___ Reading passage
WIFE: What are you doing?
ME: IT’S NOT WHAT IT LOOKS LIKE
WIFE: You’re giving the dog a manicure?
ME: No, technically this is a pedicure.
“What’s your name?”
“Who’s your daddy?”
“Is he rich like me?”These “reset your password” questions are getting kind of weird.
My dating profile says “Reduced for quick sale.”
Me: This relationship feels very transactional.
Cashier: You gonna buy the gum or what??
Me: Welcome back to Fishin’ with Jesus. We only caught two fish so far-
Jesus: [standing on water] Count those fish again *winks at camera*
I can never hear what my kids are up to while I’m in the shower so I just yell “HEY cut it out!” every 60 seconds and hope that keeps them in line
Someone claimed that their dog could retrieve a ball from up to a mile away, sounds a bit far fetched to me.
Magneto: Curses! How did you find my secret lair? Telepathy? Satellites?
Wolverine: every compass in town is pointing at you, bro, how do you not know this
I bought a pregnancy test so the cashier who always serves me when I’m by myself in my pjs, buying ice-cream & chips, thinks I have sex.
______
- _Set exercise 1_: Count the lines in the entries below that contain the string "kern", and reply with that number alone.
- _Set exercise 2_: Carry on the jokes above, starting after their last line.
The jokes above and the entries below were taken from unrelated sources.
___ Information shown
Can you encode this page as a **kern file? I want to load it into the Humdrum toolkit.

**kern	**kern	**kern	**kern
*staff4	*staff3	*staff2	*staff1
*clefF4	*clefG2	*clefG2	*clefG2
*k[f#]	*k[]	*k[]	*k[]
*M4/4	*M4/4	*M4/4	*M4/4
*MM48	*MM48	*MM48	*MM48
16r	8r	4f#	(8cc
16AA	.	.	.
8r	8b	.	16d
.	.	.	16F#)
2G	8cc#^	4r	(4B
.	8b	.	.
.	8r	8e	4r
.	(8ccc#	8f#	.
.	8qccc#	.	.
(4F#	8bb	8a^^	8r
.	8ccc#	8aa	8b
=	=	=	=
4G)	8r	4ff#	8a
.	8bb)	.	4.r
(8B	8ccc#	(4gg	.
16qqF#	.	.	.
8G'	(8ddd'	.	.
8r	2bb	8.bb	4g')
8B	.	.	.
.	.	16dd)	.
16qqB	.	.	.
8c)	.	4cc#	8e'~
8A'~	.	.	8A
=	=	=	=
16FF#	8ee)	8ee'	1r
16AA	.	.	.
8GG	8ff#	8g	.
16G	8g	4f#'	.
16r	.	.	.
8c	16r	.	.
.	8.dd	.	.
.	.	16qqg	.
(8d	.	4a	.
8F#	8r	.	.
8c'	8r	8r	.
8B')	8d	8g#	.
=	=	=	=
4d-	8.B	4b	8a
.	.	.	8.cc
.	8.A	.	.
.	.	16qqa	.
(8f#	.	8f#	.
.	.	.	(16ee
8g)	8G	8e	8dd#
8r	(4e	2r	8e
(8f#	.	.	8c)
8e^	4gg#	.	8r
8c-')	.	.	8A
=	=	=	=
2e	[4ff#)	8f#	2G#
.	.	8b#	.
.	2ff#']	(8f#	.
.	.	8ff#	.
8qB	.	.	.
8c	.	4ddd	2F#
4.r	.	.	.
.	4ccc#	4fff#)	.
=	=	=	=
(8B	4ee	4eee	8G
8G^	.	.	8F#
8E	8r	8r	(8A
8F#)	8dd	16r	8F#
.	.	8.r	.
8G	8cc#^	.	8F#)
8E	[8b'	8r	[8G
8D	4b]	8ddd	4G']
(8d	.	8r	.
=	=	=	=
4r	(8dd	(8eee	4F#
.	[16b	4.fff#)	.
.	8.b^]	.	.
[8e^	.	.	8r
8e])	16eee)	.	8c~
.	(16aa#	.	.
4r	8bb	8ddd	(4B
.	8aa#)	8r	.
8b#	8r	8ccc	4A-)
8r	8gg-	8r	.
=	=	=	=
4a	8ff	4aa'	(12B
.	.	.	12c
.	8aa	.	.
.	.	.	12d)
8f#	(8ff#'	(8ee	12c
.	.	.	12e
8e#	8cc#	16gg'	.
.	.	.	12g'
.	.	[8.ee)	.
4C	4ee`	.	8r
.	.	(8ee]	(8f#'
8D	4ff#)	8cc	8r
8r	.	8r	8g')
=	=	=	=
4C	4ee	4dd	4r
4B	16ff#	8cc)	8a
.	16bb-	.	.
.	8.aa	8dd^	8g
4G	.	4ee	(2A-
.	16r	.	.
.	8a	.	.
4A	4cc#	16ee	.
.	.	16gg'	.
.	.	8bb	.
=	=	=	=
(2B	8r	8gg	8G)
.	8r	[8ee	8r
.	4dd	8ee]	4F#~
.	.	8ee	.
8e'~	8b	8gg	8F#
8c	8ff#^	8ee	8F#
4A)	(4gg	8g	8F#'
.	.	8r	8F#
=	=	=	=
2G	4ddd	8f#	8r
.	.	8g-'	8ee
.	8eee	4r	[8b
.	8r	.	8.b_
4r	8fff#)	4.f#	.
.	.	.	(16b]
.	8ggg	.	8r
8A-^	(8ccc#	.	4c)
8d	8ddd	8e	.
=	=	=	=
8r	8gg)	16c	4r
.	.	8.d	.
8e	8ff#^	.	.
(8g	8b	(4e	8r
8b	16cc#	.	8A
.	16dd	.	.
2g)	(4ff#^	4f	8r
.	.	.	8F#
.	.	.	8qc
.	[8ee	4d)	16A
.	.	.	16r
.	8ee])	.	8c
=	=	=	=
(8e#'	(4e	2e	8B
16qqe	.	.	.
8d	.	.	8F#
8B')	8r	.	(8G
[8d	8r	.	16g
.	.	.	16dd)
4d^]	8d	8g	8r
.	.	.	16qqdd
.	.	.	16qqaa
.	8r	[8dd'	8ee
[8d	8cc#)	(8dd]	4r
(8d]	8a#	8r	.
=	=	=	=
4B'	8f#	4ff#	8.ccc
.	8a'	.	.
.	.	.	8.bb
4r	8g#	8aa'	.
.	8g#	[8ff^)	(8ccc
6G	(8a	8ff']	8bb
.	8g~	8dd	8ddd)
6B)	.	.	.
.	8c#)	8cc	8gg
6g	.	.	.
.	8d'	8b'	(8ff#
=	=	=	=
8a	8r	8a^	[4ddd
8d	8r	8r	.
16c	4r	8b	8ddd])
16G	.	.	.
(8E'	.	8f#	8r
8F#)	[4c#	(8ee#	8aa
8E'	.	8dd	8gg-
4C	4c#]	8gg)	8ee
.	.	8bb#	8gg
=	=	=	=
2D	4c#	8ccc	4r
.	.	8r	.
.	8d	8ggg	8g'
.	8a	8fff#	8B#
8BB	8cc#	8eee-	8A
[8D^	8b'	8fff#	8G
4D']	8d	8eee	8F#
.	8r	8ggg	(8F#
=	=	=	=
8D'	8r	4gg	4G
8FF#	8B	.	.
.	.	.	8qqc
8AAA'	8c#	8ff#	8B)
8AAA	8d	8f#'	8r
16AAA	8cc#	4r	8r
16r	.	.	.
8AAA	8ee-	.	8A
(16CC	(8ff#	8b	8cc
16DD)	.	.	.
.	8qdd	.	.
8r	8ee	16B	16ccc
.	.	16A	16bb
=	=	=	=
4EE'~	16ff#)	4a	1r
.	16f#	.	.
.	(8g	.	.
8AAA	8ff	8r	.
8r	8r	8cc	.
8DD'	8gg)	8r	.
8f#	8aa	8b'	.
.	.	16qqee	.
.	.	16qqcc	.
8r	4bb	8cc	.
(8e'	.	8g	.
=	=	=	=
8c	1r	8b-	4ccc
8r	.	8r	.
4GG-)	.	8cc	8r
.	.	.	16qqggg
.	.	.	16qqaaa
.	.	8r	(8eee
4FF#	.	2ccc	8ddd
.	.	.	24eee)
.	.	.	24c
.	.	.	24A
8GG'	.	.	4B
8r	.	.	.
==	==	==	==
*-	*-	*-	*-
______
- _Response 1_: 2

- _Response 2_:
Has anyone tried putting all the Wordle answers together to see if they spell out a warning
Husband and I reminiscing about the time I texted him on my way home:
“Can you start cooking those sausages?” Then added < 3 as a cute little heart.He cooked 2 sausages.
whenever i see sombody obsessively taking photos of the sunset, i go up to them & whisper “dont worry.. the sun is gonna come back tomorow”
Do people who get meal kits shipped to their home know they can have restaurants deliver food that’s already cooked?
I always keep my eyes closed if I get up in the night to use the bathroom because how else am I meant to stop the sleepiness from escaping?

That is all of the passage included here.